What the exercise asks: Copy each line of the material in which the word "pieces" appears.

Data shown:
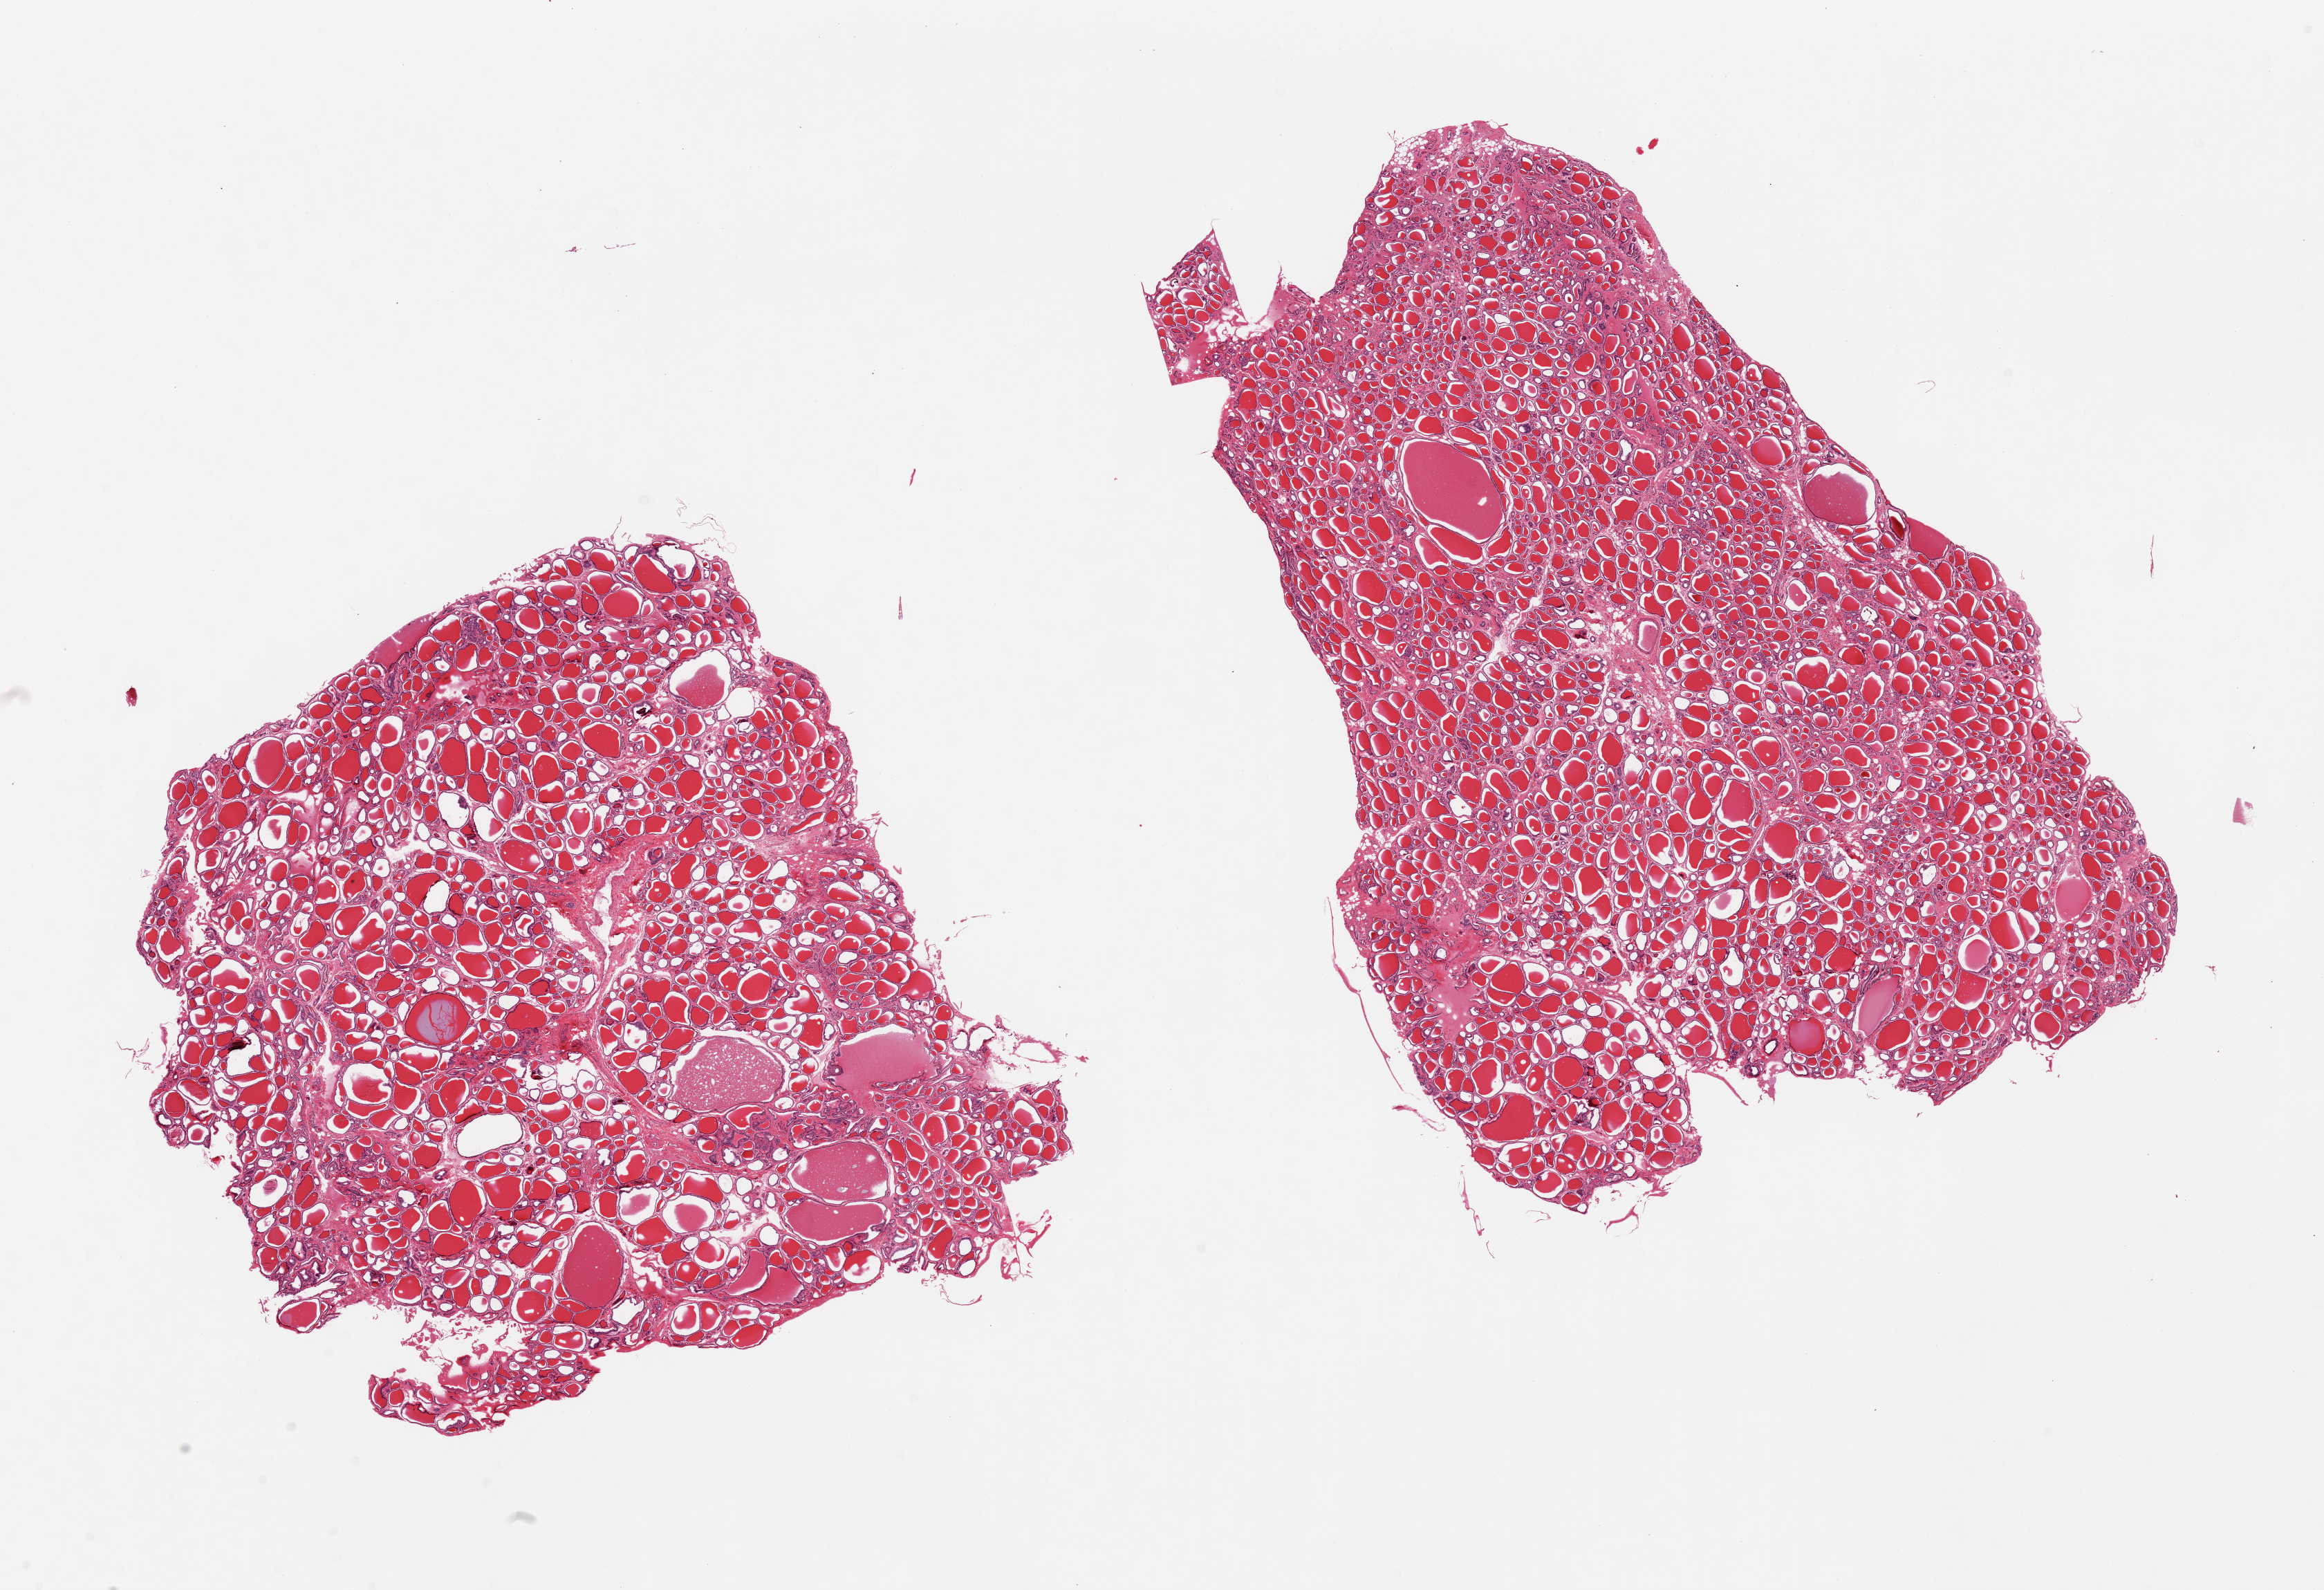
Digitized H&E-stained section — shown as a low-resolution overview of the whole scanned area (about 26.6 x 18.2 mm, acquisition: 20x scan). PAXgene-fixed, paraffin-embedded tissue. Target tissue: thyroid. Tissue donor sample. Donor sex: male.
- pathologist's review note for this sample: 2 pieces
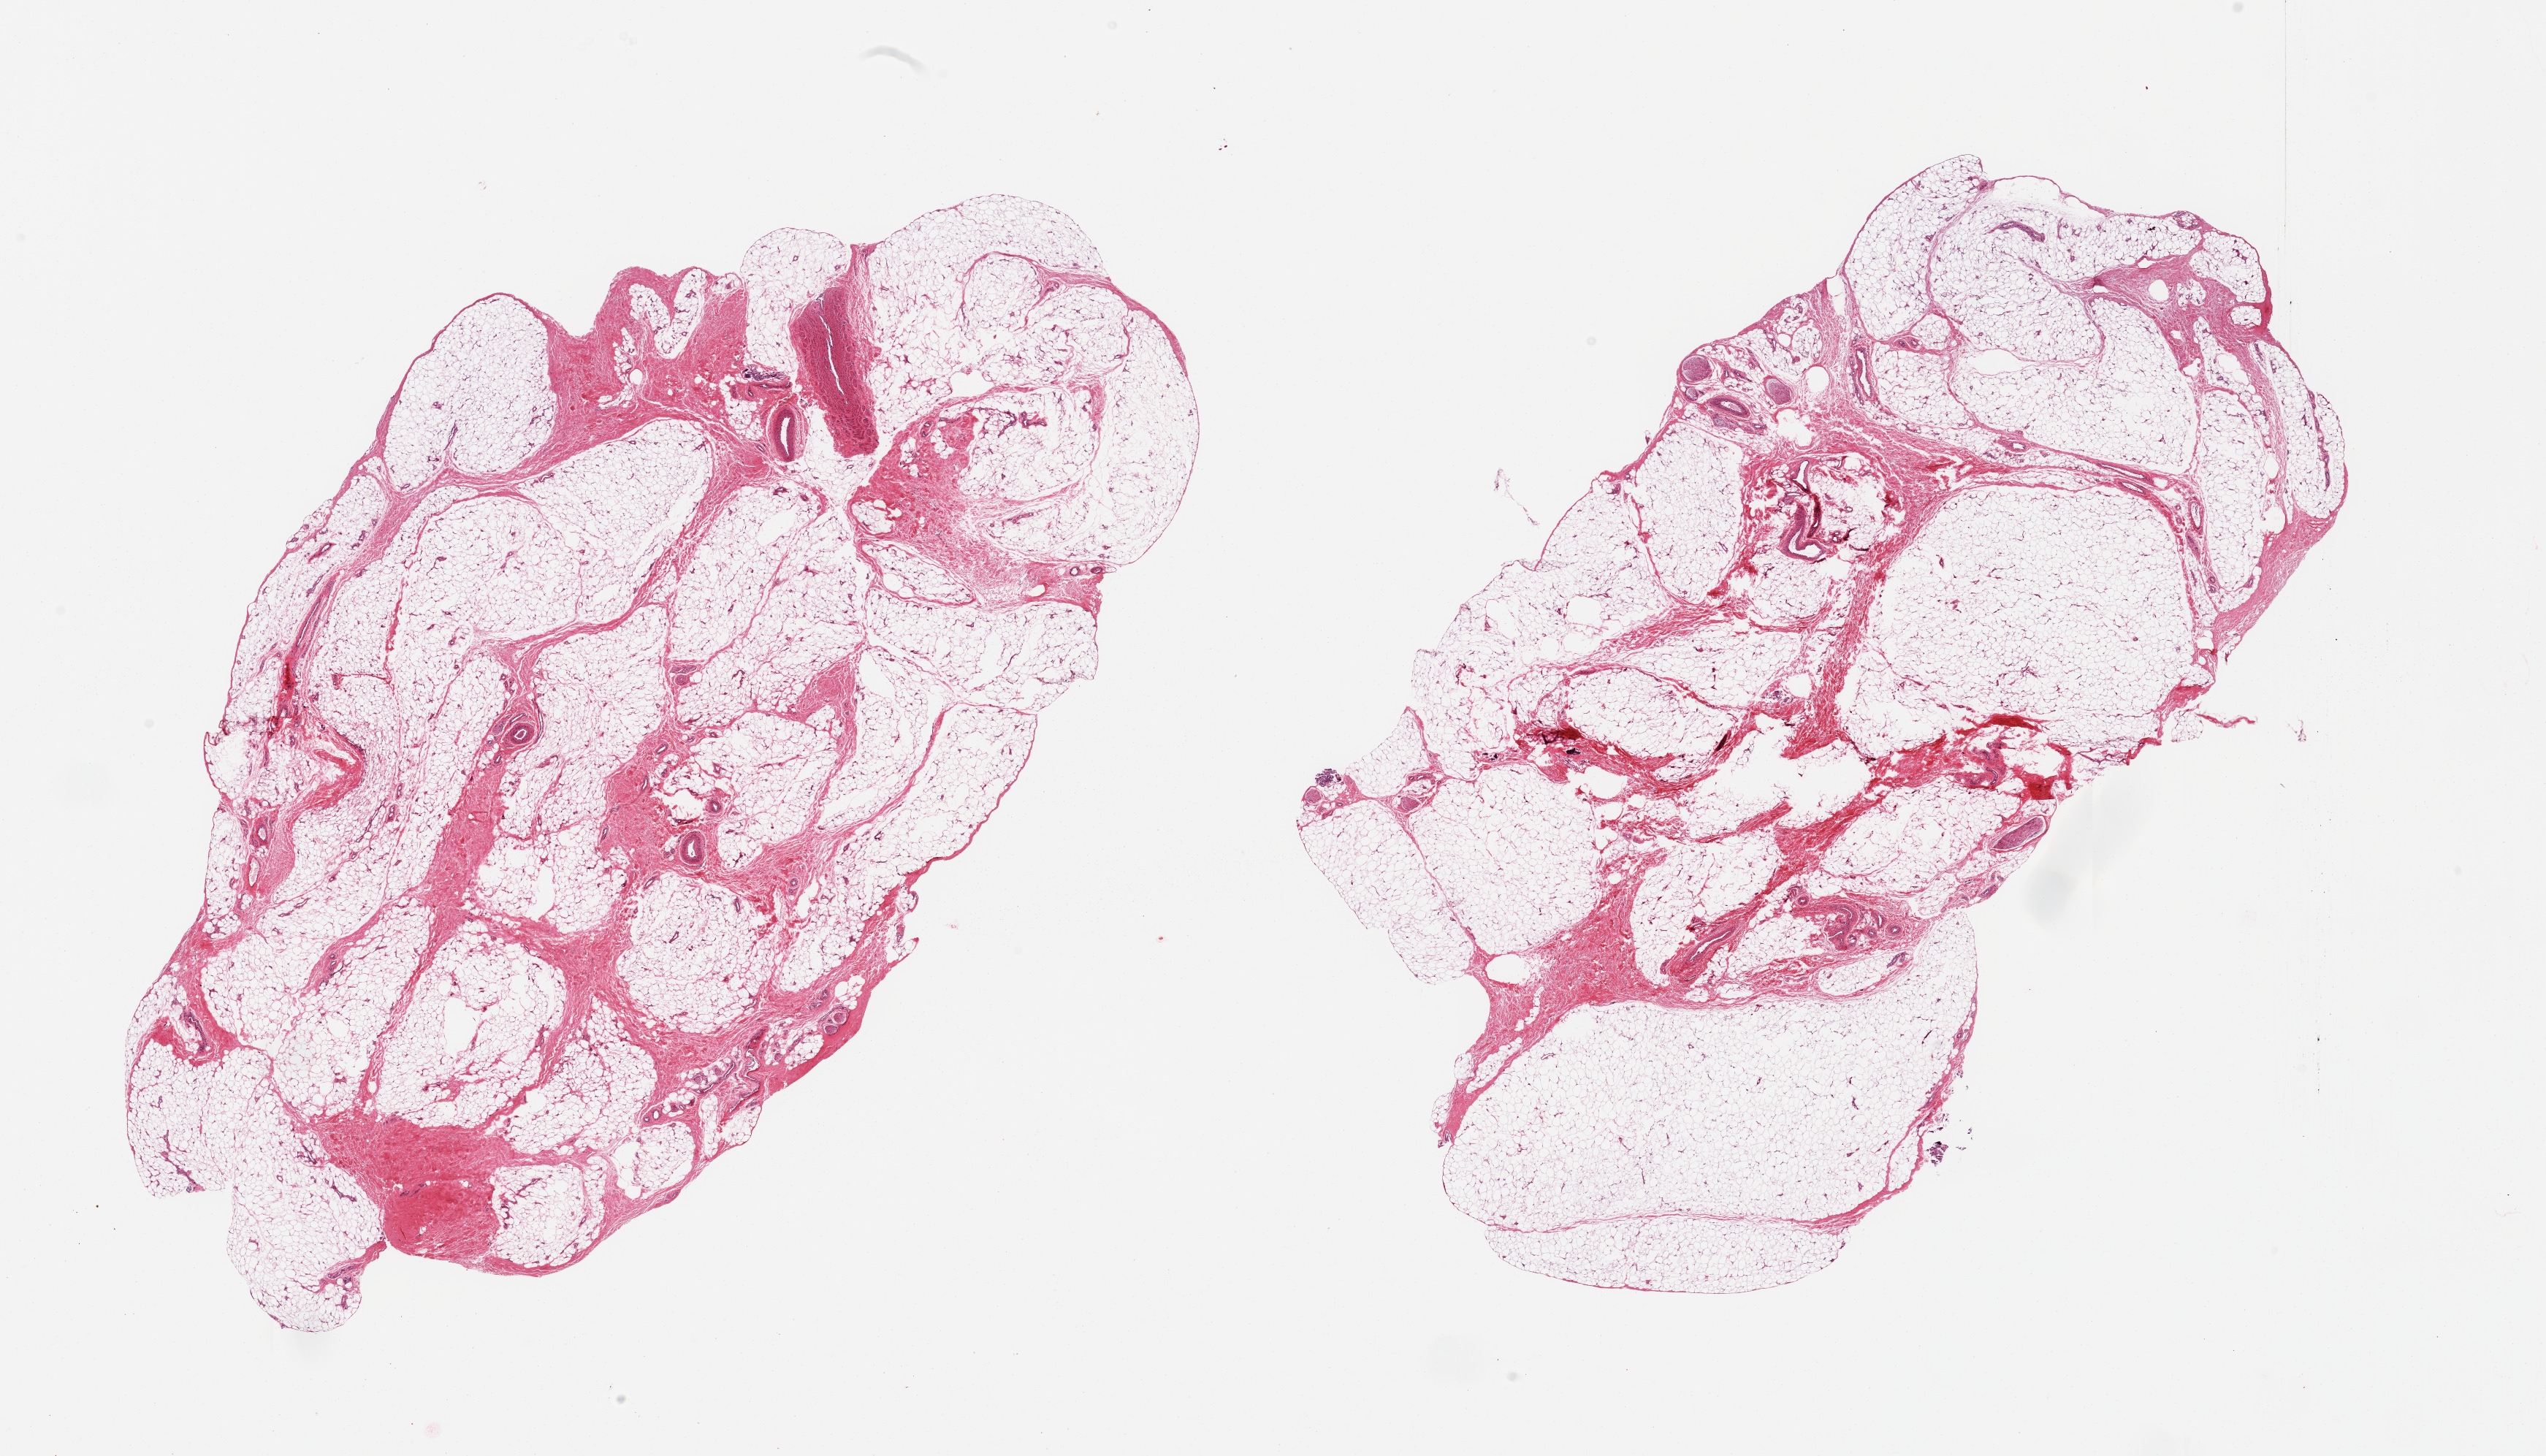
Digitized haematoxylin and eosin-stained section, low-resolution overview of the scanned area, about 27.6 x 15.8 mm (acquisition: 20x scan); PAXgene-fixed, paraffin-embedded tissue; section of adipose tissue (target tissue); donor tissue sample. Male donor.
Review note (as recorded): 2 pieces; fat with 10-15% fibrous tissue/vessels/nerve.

Response to this task:
- pathologist's review note for this sample: 2 pieces
Review note (as recorded): 2 pieces; fat with 10-15% fibrous tissue/vessels/nerve.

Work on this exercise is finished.